Он случился примерно через неделю после того, как Томми пришло извещение о четвертой выемке. Неожиданностью оно для нас не стало, мы обсуждали предстоящее уже много раз. Скажу даже, что самые задушевные беседы, какие у нас были после поездки в Литлгемптон, касались именно четвертой выемки. Реакция доноров на извещение о четвертой бывает самая разная. Некоторые говорят об этом и говорят, бесконечно и бестолково. Другие ограничиваются шуточками, третьи вообще не желают затрагивать эту тему. И есть у доноров странная склонность видеть в четвертой выемке повод для поздравлений. К донору, который «идет на четвертую», пусть даже он и не вызывал раньше больших симпатий, относятся с особым уважением. Не остаются в стороне даже врачи и сестры: когда донор, которого готовят к четвертой, приходит на обследование, медики встречают его улыбками, жмут ему руку. Что касается нас с Томми, мы говорили обо всем — иногда шутливо, иногда серьезно и обстоятельно. Сравнивали всевозможные подходы доноров к этому событию — что разумно, что не очень. Однажды, когда мы лежали рядом в вечерних сумерках, он сказал:
— Знаешь, Кэт, почему все так беспокоятся из-за четвертой? Потому что не уверены, что действительно завершат. Если знать наверняка, было бы легче. Но они никогда точно не скажут.
Вообще-то я довольно давно ожидала такого поворота и думала, как отвечу. Но вот он заговорил об этом — и мне мало что пришло на ум. Я сказала только:
— Все это чепуха, Томми. Болтовня, пустая болтовня. Лучше выбрось это из головы.

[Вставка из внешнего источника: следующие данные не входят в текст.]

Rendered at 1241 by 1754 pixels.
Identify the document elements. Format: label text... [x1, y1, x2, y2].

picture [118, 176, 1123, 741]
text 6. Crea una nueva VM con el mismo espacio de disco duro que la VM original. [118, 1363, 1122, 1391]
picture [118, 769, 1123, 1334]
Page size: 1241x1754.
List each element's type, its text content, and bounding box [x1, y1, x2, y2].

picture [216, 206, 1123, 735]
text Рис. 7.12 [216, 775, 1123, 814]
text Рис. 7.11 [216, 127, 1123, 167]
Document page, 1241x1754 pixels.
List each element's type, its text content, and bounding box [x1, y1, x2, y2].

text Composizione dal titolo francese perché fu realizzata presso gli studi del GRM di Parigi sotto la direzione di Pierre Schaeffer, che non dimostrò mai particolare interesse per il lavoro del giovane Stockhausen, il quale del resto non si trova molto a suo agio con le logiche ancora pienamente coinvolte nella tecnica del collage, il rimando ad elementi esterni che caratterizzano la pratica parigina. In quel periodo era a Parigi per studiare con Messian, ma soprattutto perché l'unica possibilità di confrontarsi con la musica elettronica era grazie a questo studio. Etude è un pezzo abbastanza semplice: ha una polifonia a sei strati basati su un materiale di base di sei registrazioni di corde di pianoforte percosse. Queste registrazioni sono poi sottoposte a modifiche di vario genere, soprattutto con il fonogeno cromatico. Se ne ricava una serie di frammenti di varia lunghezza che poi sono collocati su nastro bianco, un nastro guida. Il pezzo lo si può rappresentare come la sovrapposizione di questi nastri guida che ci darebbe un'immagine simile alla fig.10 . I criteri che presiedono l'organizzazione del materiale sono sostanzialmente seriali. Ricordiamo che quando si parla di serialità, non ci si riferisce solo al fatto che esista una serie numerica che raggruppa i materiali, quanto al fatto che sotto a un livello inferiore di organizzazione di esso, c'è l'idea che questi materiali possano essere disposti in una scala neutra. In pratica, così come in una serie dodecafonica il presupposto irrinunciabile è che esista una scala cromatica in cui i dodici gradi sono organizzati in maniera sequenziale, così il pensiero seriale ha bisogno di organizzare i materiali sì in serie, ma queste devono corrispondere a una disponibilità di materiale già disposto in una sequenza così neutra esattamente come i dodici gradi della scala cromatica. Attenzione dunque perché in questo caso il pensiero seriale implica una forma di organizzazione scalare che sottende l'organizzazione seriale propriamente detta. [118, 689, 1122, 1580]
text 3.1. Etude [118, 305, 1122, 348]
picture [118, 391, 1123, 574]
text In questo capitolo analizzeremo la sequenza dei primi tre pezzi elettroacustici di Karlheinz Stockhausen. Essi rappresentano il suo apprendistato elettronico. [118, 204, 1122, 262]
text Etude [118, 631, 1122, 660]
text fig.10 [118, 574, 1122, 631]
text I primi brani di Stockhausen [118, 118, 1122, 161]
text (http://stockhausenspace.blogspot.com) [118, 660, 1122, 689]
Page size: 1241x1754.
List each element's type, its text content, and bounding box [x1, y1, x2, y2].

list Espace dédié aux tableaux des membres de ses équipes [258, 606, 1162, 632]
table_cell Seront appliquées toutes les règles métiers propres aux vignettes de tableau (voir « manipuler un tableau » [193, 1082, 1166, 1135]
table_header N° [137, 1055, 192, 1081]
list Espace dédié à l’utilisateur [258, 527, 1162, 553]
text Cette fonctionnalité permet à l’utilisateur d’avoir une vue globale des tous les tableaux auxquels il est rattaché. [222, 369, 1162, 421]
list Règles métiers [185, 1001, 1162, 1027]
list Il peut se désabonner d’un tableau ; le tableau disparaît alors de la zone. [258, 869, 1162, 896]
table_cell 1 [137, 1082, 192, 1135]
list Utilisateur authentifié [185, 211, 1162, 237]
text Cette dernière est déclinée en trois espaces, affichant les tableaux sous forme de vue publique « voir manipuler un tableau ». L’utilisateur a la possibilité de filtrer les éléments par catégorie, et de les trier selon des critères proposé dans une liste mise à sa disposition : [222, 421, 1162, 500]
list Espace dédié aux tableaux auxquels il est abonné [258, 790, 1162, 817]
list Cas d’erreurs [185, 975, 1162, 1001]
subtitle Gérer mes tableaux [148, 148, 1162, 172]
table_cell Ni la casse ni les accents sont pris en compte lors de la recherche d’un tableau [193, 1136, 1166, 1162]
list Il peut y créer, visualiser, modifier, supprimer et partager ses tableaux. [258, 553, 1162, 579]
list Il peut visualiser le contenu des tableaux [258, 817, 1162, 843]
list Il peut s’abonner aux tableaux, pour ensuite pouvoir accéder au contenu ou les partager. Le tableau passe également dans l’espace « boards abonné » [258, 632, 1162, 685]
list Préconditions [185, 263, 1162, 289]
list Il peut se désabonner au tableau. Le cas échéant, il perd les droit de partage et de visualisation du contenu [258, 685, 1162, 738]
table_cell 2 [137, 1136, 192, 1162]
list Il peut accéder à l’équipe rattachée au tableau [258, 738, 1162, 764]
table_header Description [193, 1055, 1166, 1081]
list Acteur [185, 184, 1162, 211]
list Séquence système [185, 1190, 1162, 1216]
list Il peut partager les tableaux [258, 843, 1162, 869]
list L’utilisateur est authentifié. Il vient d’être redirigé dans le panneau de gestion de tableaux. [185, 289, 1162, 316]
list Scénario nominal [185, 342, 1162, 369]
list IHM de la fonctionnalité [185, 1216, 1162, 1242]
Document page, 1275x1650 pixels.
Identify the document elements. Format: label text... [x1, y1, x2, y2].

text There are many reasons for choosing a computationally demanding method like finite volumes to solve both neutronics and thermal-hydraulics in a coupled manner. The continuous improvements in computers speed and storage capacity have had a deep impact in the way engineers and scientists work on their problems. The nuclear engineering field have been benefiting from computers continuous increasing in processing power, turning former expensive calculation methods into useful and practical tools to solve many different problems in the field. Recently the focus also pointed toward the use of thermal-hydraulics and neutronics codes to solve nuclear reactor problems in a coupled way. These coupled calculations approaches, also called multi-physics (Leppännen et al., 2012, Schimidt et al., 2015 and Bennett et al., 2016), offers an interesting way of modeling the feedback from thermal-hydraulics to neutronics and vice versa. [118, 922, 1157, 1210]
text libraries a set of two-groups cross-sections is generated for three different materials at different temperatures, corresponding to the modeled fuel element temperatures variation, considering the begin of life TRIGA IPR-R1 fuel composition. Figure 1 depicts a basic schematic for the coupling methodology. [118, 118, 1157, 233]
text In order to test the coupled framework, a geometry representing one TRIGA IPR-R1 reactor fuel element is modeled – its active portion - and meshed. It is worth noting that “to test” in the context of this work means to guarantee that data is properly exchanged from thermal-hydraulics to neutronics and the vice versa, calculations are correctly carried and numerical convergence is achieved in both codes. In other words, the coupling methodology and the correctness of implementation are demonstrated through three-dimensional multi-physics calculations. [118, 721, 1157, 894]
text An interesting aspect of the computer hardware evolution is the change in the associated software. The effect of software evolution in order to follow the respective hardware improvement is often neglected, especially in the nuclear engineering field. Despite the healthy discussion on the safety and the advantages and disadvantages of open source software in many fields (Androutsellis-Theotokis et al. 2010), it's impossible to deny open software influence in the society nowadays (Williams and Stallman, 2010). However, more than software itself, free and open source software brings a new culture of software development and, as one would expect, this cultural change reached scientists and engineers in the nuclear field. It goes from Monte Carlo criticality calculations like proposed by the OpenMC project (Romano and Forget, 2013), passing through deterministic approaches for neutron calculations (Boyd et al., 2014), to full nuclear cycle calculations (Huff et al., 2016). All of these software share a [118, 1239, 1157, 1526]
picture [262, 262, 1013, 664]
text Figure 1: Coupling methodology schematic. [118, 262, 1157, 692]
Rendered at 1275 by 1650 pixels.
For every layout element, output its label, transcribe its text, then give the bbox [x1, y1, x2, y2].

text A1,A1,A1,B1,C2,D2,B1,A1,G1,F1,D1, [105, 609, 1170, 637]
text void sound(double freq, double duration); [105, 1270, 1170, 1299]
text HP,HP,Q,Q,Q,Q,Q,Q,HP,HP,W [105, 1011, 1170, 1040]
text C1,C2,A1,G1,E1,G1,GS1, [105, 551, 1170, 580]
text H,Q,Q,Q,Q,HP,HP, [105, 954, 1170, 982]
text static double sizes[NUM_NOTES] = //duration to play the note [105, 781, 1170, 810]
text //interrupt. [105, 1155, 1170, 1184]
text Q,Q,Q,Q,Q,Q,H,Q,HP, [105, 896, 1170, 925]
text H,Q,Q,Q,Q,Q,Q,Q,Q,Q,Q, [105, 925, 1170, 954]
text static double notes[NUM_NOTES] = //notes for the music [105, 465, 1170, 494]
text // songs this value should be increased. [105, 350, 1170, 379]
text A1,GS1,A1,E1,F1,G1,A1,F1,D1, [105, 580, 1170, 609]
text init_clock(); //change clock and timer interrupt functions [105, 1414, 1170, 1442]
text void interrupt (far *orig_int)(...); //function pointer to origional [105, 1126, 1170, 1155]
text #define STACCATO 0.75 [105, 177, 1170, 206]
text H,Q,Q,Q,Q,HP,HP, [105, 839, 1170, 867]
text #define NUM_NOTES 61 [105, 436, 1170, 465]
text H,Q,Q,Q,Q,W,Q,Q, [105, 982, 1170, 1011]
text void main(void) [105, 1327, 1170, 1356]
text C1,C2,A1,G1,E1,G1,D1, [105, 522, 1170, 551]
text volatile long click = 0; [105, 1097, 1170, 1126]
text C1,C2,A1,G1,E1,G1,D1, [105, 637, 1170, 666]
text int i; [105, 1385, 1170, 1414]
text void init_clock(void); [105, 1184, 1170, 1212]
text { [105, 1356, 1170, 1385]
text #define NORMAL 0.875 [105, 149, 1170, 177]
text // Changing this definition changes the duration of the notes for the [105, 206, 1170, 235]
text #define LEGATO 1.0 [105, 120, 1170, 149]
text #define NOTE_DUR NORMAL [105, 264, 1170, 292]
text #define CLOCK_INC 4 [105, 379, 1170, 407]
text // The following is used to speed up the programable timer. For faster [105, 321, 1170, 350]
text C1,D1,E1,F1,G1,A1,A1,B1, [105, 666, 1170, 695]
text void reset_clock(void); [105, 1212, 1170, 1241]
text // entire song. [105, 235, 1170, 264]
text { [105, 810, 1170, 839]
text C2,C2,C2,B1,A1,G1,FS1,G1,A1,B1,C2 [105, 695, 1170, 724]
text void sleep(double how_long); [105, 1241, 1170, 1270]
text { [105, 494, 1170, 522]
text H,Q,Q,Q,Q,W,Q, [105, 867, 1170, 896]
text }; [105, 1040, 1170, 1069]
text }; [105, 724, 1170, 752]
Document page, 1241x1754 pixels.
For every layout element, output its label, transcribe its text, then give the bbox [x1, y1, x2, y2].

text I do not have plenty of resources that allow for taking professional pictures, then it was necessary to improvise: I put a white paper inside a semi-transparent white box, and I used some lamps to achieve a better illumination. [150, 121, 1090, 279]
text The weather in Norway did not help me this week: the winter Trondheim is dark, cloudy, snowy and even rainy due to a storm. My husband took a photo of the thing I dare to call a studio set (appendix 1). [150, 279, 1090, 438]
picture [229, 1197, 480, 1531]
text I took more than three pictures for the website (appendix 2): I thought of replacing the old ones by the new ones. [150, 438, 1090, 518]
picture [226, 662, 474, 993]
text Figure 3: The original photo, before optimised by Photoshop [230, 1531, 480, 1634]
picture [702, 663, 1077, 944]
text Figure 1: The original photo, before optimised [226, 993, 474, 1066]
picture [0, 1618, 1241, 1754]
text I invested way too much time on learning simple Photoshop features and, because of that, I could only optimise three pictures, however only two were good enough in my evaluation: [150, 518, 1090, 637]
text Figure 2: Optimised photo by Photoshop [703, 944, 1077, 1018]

Но Томми, я думаю, знал, что мне нечем подкрепить свои слова и что четкого ответа на вопрос, который он поставил, нет даже у врачей. Вы, наверно, тоже слышали эти разговоры: что после четвертой выемки, даже если ты завершил в техническом смысле, какой-то элемент сознания в тебе, может быть, все равно сохраняется, и там, по другую сторону черты, — новые выемки, одна за одной, множество, но никаких уже помощников, реабилитационных центров, приятелей, и тебе только и остается, что смотреть на эти выемки до конца, до полного отключения. В общем, какой-то фильм ужасов, и большую часть времени медики, помощники, да и доноры обычно тоже, отгоняют подобные мысли. Но порой какой-нибудь донор все же начинает об этом, как Томми тем вечером, и я жалею сейчас, что мы не поговорили как следует. Я объявила это чепухой, и мы оба отступили от неприятной темы, но хотя бы я знала теперь, что у Томми есть такие тревоги, и была рада, что он пусть в малой мере, но поделился ими со мной. Как бы то ни было, я считала, что мы вдвоем справляемся с подготовкой к выемке в целом неплохо, и потому-то на меня так сильно подействовал разговор, который он завел, когда мы гуляли по «полю».